In the entries below, find the line with "Office Address: 01" and print exactly every line from there up to and including the line with "ACCOUNTABILITY MECHANISM OF IFC", with no other lines.

[[ Material supplied open ]]

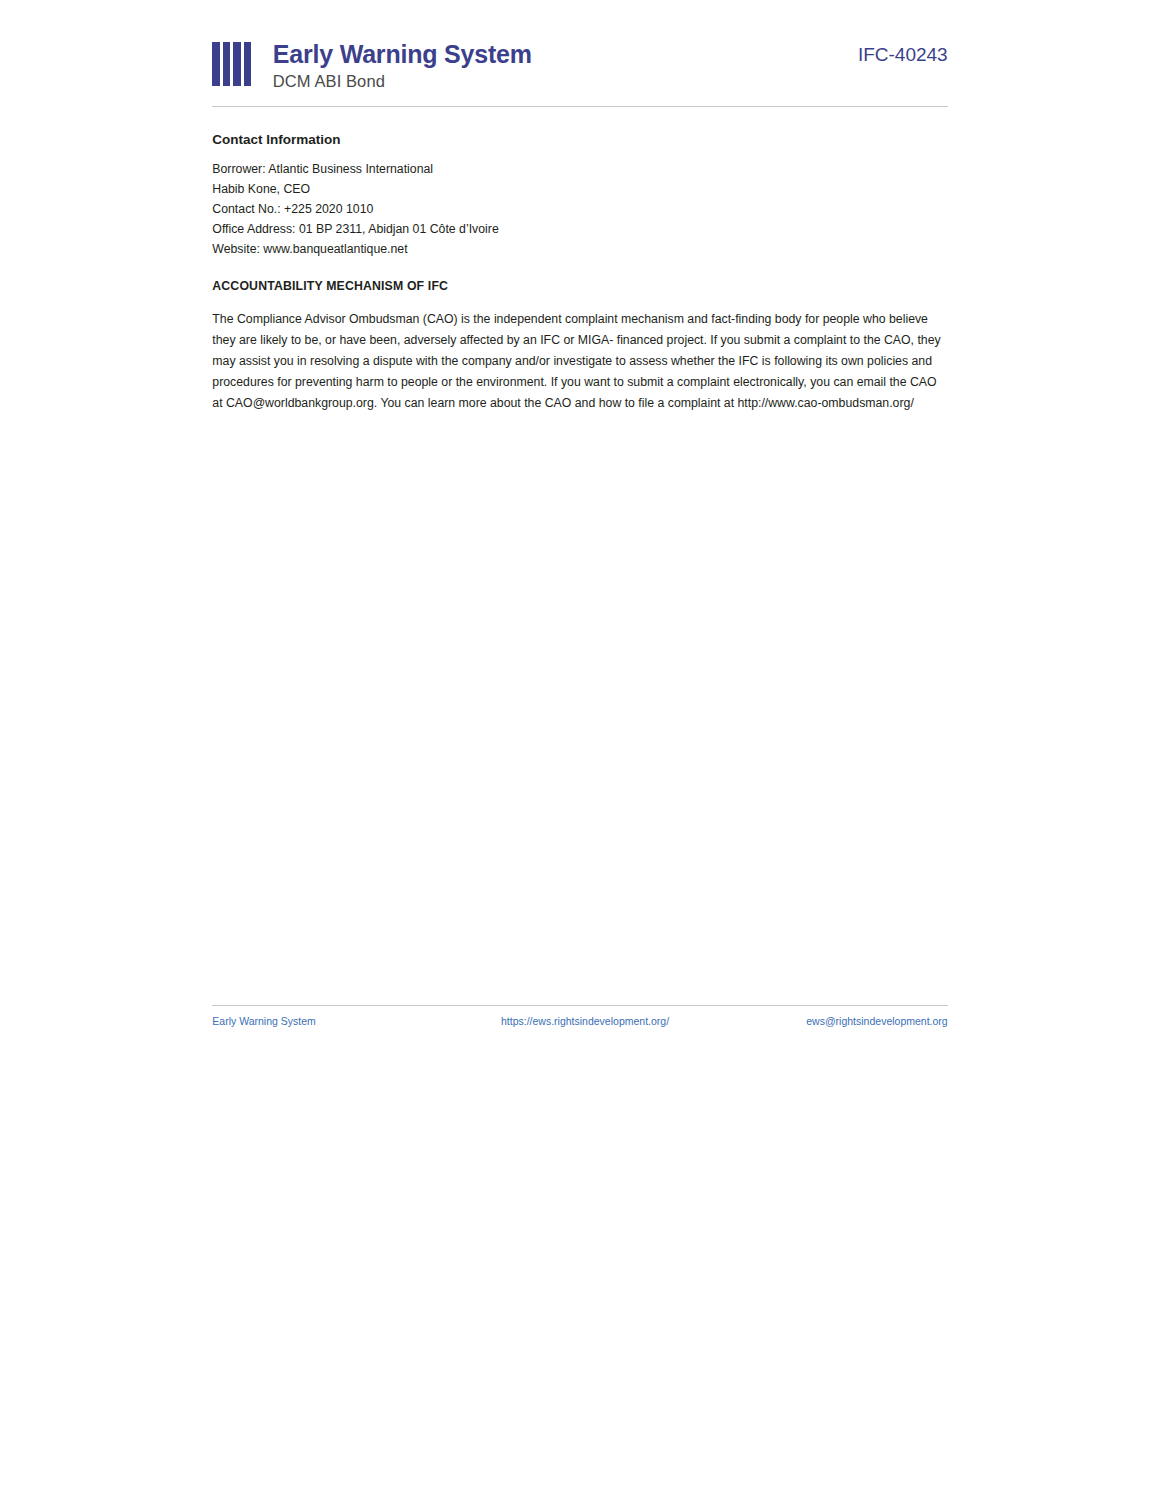Early Warning System
DCM ABI Bond
IFC-40243
Contact Information
Borrower: Atlantic Business International
Habib Kone, CEO
Contact No.: +225 2020 1010
Office Address: 01 BP 2311, Abidjan 01 Côte d’Ivoire
Website: www.banqueatlantique.net
ACCOUNTABILITY MECHANISM OF IFC
The Compliance Advisor Ombudsman (CAO) is the independent complaint mechanism and fact-finding body for people who believe they are likely to be, or have been, adversely affected by an IFC or MIGA- financed project. If you submit a complaint to the CAO, they may assist you in resolving a dispute with the company and/or investigate to assess whether the IFC is following its own policies and procedures for preventing harm to people or the environment. If you want to submit a complaint electronically, you can email the CAO at CAO@worldbankgroup.org. You can learn more about the CAO and how to file a complaint at http://www.cao-ombudsman.org/
Early Warning System
https://ews.rightsindevelopment.org/
ews@rightsindevelopment.org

[[ Material supplied closed ]]

### Response to this exercise
Office Address: 01 BP 2311, Abidjan 01 Côte d’Ivoire
Website: www.banqueatlantique.net
ACCOUNTABILITY MECHANISM OF IFC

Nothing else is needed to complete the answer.